Menteng, Impian Hunian Elit yang Kian Langka

Sunday, 18 January 2026

Sebagian besar masyarakat Jakarta mungkin pernah memiliki cita-cita untuk tinggal di kawasan elit Jakarta, salah satunya Menteng. Kawasan ini kerap dipersepsikan sebagai simbol prestise, kemapanan, dan sejarah panjang kelas atas ibu kota. Meski demikian, seiring berjalannya waktu, impian tersebut perlahan memudar bagi sebagian orang karena tekanan ekonomi dan perubahan gaya hidup, serta realitas sosial.

Bukan tanpa alasan, harga lahan di Menteng saat ini sudah mencapai Rp100 juta per meter persegi. Bahkan, pada lokasi-lokasi tertentu, nilai tersebut dapat melonjak hingga Rp150 juta per meter persegi, mencerminkan prestise dan tingginya permintaan di kawasan ini.

Sejalan dengan hal tersebut, salah satu lembaga survei properti menyebutkan bahwa, tren pasar hunian tapak menunjukkan adanya pergeseran, yaitu permintaan hunian premium (dengan harga di atas Rp3 miliar) meningkat sekitar 17% di kota satelit Jakarta seperti Sentul, Tangerang, Bekasi, hingga Bogor. 

Namun, keinginan untuk memiliki rumah di pusat kota Jakarta tidak pernah sirna.

Sekilas sejarah mengenai Menteng, salah satu kawasan prestisius di Jakarta, kawasan ini sejak awal dirancang sebagai hunian elit pada era kolonial Belanda. Pengembangannya berkaitan erat dengan pemindahan pusat kota dari Batavia ke Weltevreden akibat wabah malaria dan dinamika sosial saat itu. Untuk menunjang kebutuhan hunian para pejabat pemerintahan, Menteng kemudian dikembangkan sebagai Garden City pertama di Indonesia dengan memadukan kualitas hidup yang tinggi dan elemen ruang hijau.

Hingga saat ini, kawasan tersebut masih menjadi kawasan prestisius dengan alasan-alasan sebagai berikut.

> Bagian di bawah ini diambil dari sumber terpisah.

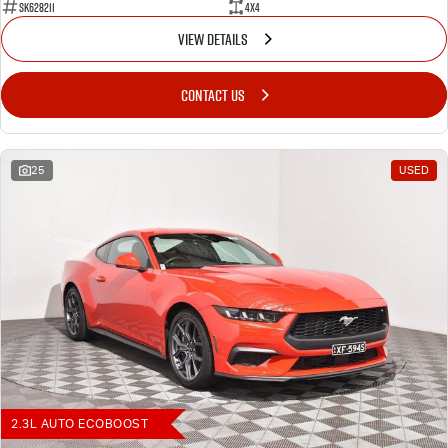
SK628211
4X4
VIEW DETAILS
CONTACT US
25
USED
2.3L AUTO ECOBOOST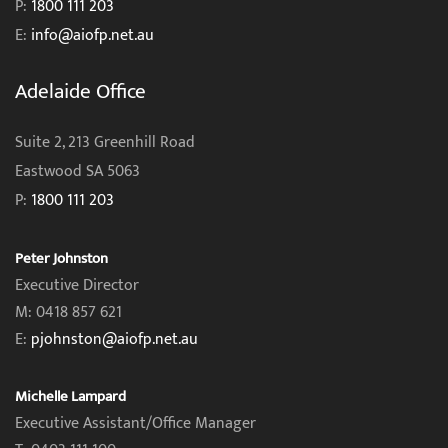
P:
1800 111 203
E:
info@aiofp.net.au
Adelaide Office
Suite 2, 213 Greenhill Road
Eastwood SA 5063
P:
1800 111 203
Peter Johnston
Executive Director
M: 0418 857 621
E:
pjohnston@aiofp.net.au
Michelle Lampard
Executive Assistant/Office Manager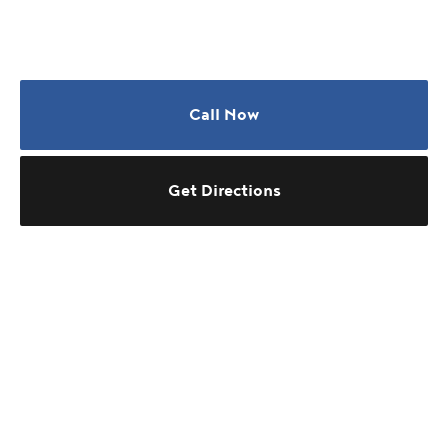
Call Now
Get Directions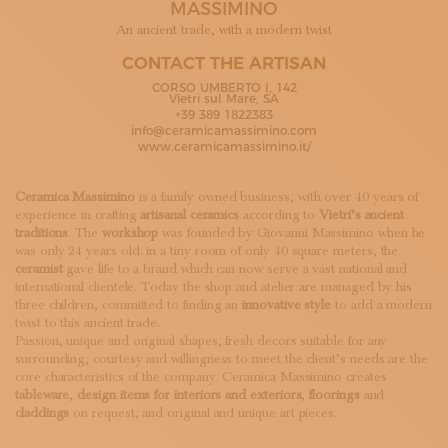
MASSIMINO
SUBSCRIBE TO OUR NEWSLETTER
MAGAZINE
An ancient trade, with a modern twist
JOIN US
CONTACT THE ARTISAN
LOGIN
CORSO UMBERTO I, 142
Vietri sul Mare, SA
+39 389 1822383
info@ceramicamassimino.com
www.ceramicamassimino.it/
Ceramica Massimino
is a family owned business, with over 40 years of
experience in crafting
artisanal ceramics
according to
Vietri’s ancient
traditions
. The
workshop
was founded by Giovanni Massimino when he
was only 24 years old: in a tiny room of only 40 square meters, the
ceramist
gave life to a brand which can now serve a vast national and
international clientele. Today the shop and atelier are managed by his
three children, committed to finding an
innovative style
to add a modern
twist to this ancient trade.
Passion, unique and original shapes, fresh decors suitable for any
surrounding, courtesy and willingness to meet the client’s needs are the
core characteristics of the company. Ceramica Massimino creates
tableware
,
design items for interiors and exteriors
,
floorings
and
claddings
on request, and original and unique art pieces.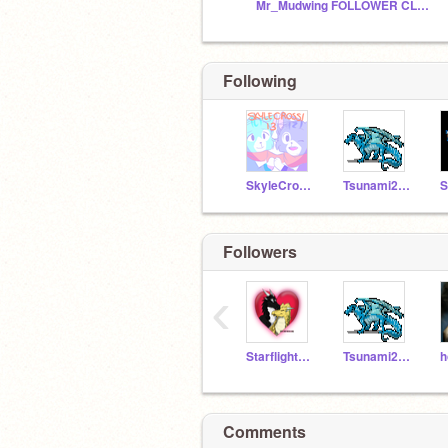
Mr_Mudwing FOLLOWER CLUB!!!!!!
Following
SkyleCrossi13
Tsunami25A
S
Followers
‹
StarflightXSunny
Tsunami25A
Comments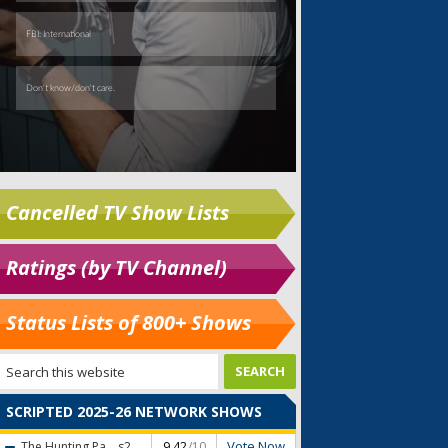
Cancelled TV Show Lists
Ratings (by TV Channel)
Status Lists of 800+ Shows
SCRIPTED 2025-26 NETWORK SHOWS
Vote Now
The Hunting Pa...
s2
9.42
/10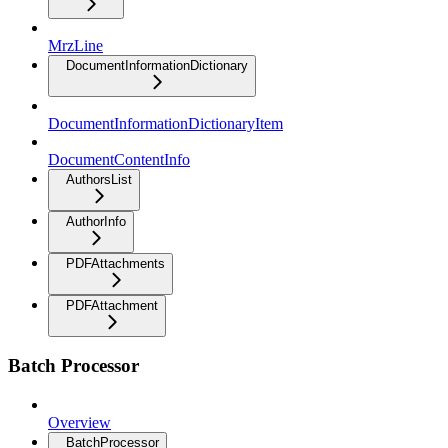
MrzLine
DocumentInformationDictionary
DocumentInformationDictionaryItem
DocumentContentInfo
AuthorsList
AuthorInfo
PDFAttachments
PDFAttachment
Batch Processor
Overview
BatchProcessor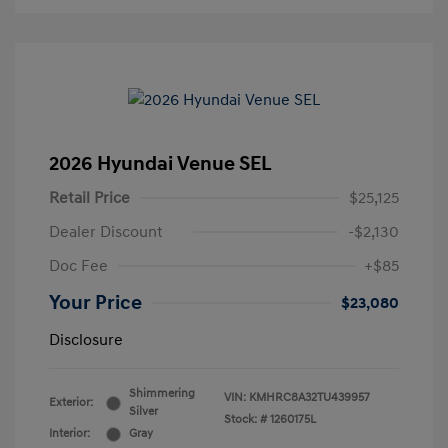
2026 Hyundai Venue SEL
Retail Price
$25,125
Dealer Discount
-$2,130
Doc Fee
+$85
Your Price
$23,080
Disclosure
Shimmering
VIN:
KMHRC8A32TU439957
Exterior:
Silver
Stock: #
1260175L
Interior:
Gray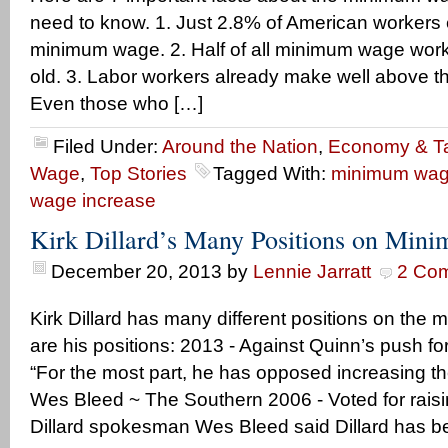
need to know. 1. Just 2.8% of American workers 
minimum wage. 2. Half of all minimum wage work
old. 3. Labor workers already make well above 
Even those who […]
Filed Under:
Around the Nation
,
Economy & T
Wage
,
Top Stories
Tagged With:
minimum wag
wage increase
Kirk Dillard’s Many Positions on Mi
December 20, 2013
by
Lennie Jarratt
2 Co
Kirk Dillard has many different positions on th
are his positions: 2013 - Against Quinn’s push 
“For the most part, he has opposed increasing 
Wes Bleed ~ The Southern 2006 - Voted for rai
Dillard spokesman Wes Bleed said Dillard has b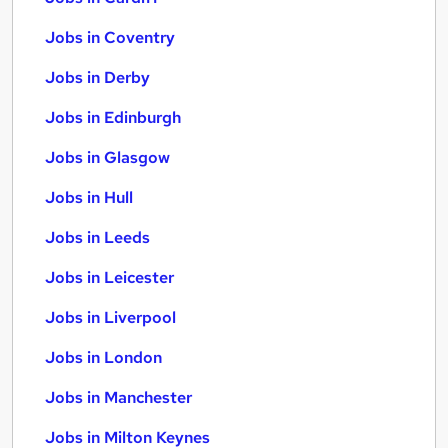
Jobs in Coventry
Jobs in Derby
Jobs in Edinburgh
Jobs in Glasgow
Jobs in Hull
Jobs in Leeds
Jobs in Leicester
Jobs in Liverpool
Jobs in London
Jobs in Manchester
Jobs in Milton Keynes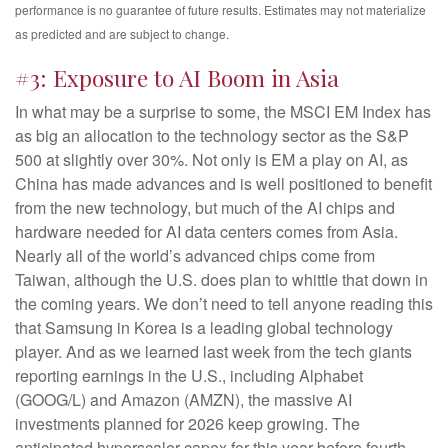
performance is no guarantee of future results. Estimates may not materialize
as predicted and are subject to change.
#3: Exposure to AI Boom in Asia
In what may be a surprise to some, the MSCI EM Index has
as big an allocation to the technology sector as the S&P
500 at slightly over 30%. Not only is EM a play on AI, as
China has made advances and is well positioned to benefit
from the new technology, but much of the AI chips and
hardware needed for AI data centers comes from Asia.
Nearly all of the world’s advanced chips come from
Taiwan, although the U.S. does plan to whittle that down in
the coming years. We don’t need to tell anyone reading this
that Samsung in Korea is a leading global technology
player. And as we learned last week from the tech giants
reporting earnings in the U.S., including Alphabet
(GOOG/L) and Amazon (AMZN), the massive AI
investments planned for 2026 keep growing. The
anticipated hyperscaler capex for this year before fourth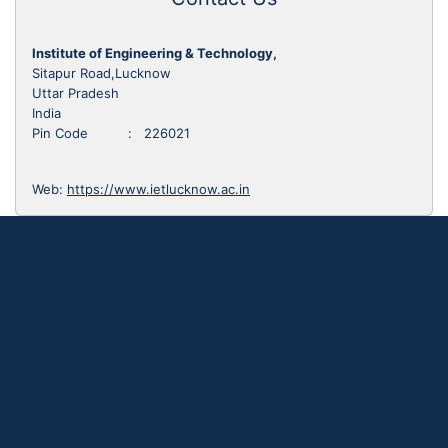
Institute of Engineering & Technology,
Sitapur Road,Lucknow
Uttar Pradesh
India
Pin Code : 226021
Web:
https://www.ietlucknow.ac.in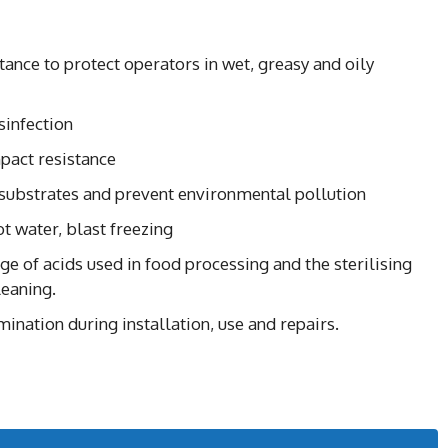
stance to protect operators in wet, greasy and oily
sinfection
pact resistance
 substrates and prevent environmental pollution
t water, blast freezing
ge of acids used in food processing and the sterilising
leaning.
ination during installation, use and repairs.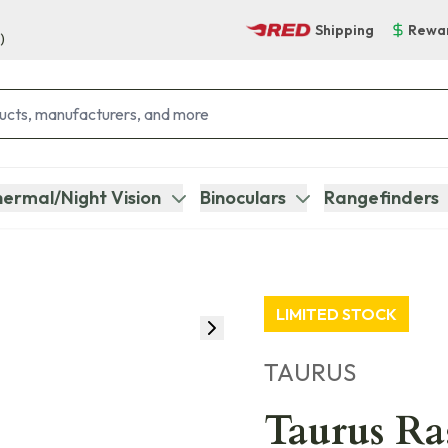
Shipping
Rewa
)
ermal/Night Vision
Binoculars
Rangefinders
LIMITED STOCK
TAURUS
Taurus Ra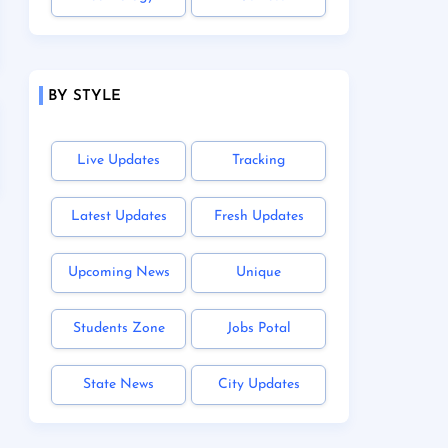
BY STYLE
Live Updates
Tracking
Latest Updates
Fresh Updates
Upcoming News
Unique
Students Zone
Jobs Potal
State News
City Updates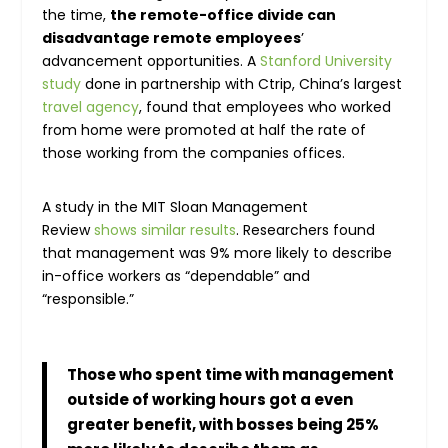
the time,
the remote-office divide can
disadvantage remote employees
’
advancement opportunities. A
Stanford University
study
done in partnership with Ctrip, China’s largest
travel agency
, found that employees who worked
from home were promoted at half the rate of
those working from the companies offices.
A study in the MIT Sloan Management
Review
shows similar results
. Researchers found
that management was 9% more likely to describe
in-office workers as “dependable” and
“responsible.”
Those who spent time with management
outside of working hours got a even
greater benefit, with bosses being 25%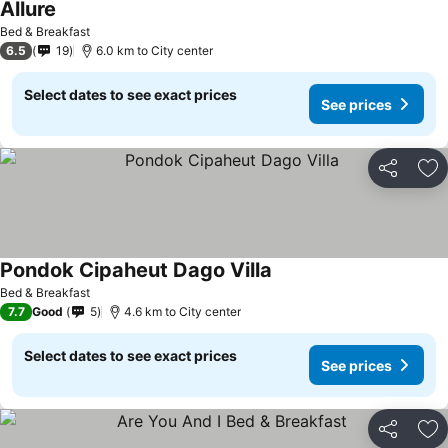
Allure
Bed & Breakfast
6.5
19
6.0 km to City center
Select dates to see exact prices
See prices
Share
Ad
Pondok Cipaheut Dago Villa
Bed & Breakfast
7.7
Good
5
4.6 km to City center
Select dates to see exact prices
See prices
Share
Ad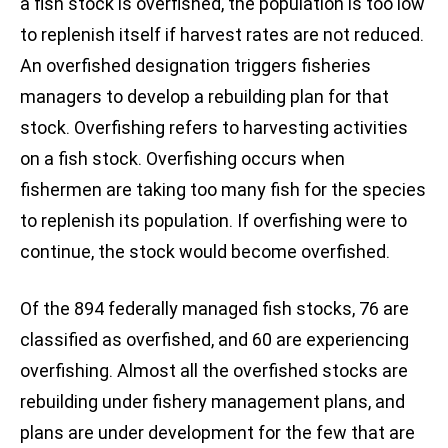
a fish stock is overfished, the population is too low
to replenish itself if harvest rates are not reduced.
An overfished designation triggers fisheries
managers to develop a rebuilding plan for that
stock. Overfishing refers to harvesting activities
on a fish stock. Overfishing occurs when
fishermen are taking too many fish for the species
to replenish its population. If overfishing were to
continue, the stock would become overfished.
Of the 894 federally managed fish stocks, 76 are
classified as overfished, and 60 are experiencing
overfishing. Almost all the overfished stocks are
rebuilding under fishery management plans, and
plans are under development for the few that are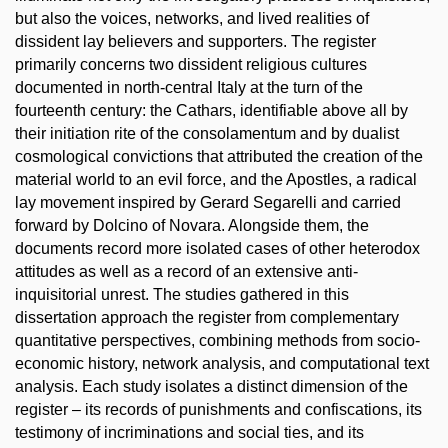
but also the voices, networks, and lived realities of
dissident lay believers and supporters. The register
primarily concerns two dissident religious cultures
documented in north-central Italy at the turn of the
fourteenth century: the Cathars, identifiable above all by
their initiation rite of the consolamentum and by dualist
cosmological convictions that attributed the creation of the
material world to an evil force, and the Apostles, a radical
lay movement inspired by Gerard Segarelli and carried
forward by Dolcino of Novara. Alongside them, the
documents record more isolated cases of other heterodox
attitudes as well as a record of an extensive anti-
inquisitorial unrest. The studies gathered in this
dissertation approach the register from complementary
quantitative perspectives, combining methods from socio-
economic history, network analysis, and computational text
analysis. Each study isolates a distinct dimension of the
register – its records of punishments and confiscations, its
testimony of incriminations and social ties, and its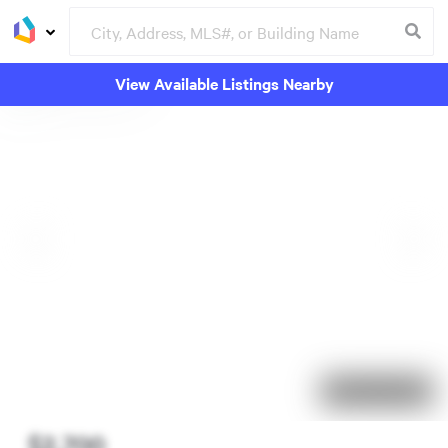
View Available Listings Nearby
92 days on market
$2,700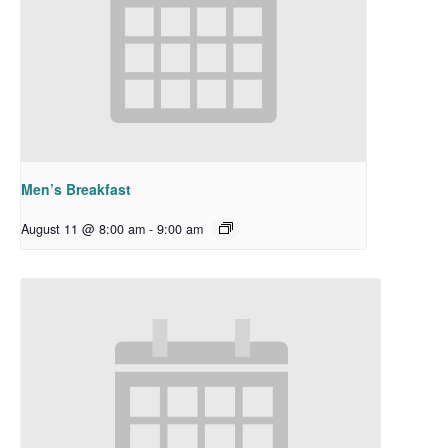
Men’s Breakfast
August 11 @ 8:00 am
-
9:00 am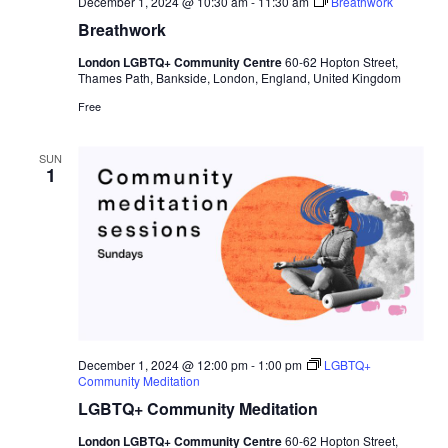
December 1, 2024 @ 10:30 am
-
11:30 am
Breathwork
Breathwork
London LGBTQ+ Community Centre
60-62 Hopton Street,
Thames Path, Bankside, London, England, United Kingdom
Free
SUN
1
December 1, 2024 @ 12:00 pm
-
1:00 pm
LGBTQ+
Community Meditation
LGBTQ+ Community Meditation
London LGBTQ+ Community Centre
60-62 Hopton Street,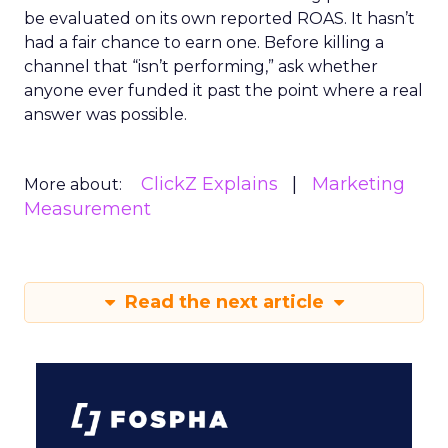
be evaluated on its own reported ROAS. It hasn’t
had a fair chance to earn one. Before killing a
channel that “isn’t performing,” ask whether
anyone ever funded it past the point where a real
answer was possible.
ClickZ Explains
Marketing
More about:
Measurement
Read the next article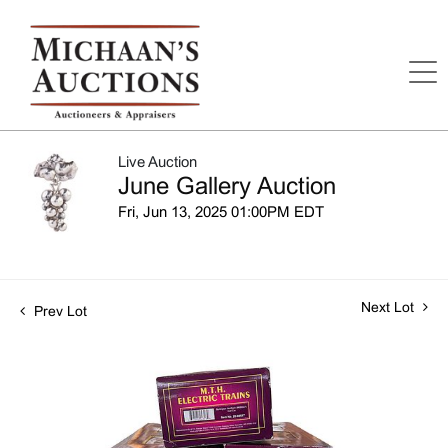
Live Auction
June Gallery Auction
Fri, Jun 13, 2025 01:00PM EDT
Next Lot
Prev Lot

  1. Lokasi Sangat Strategis
    Golden Triangle Jakarta menjadi salah satu alasan Menteng begitu prestisius diantara kawasan lainnya. Aksesibilitas yang tinggi terhadap pusat bisnis, transportasi umum (KRL Bundaran HI, MRT Bundaran HI, lin BRT dan juga non BRT), dan fasilitas umum/sosial lainnya. 

  2. Termasuk Cagar Budaya
    Sejak tahun 1975, Jakarta melalui Surat Keputusan Gubernur No.D.IV-6098/d/33/1975 telah menetapkan Menteng sebagai cagar budaya, kawasan ini masih mempertahankan peninggalan era kolonial dan elemen hijau dari penataan garden city yang membuat kawasan ini hijau dan sejuk.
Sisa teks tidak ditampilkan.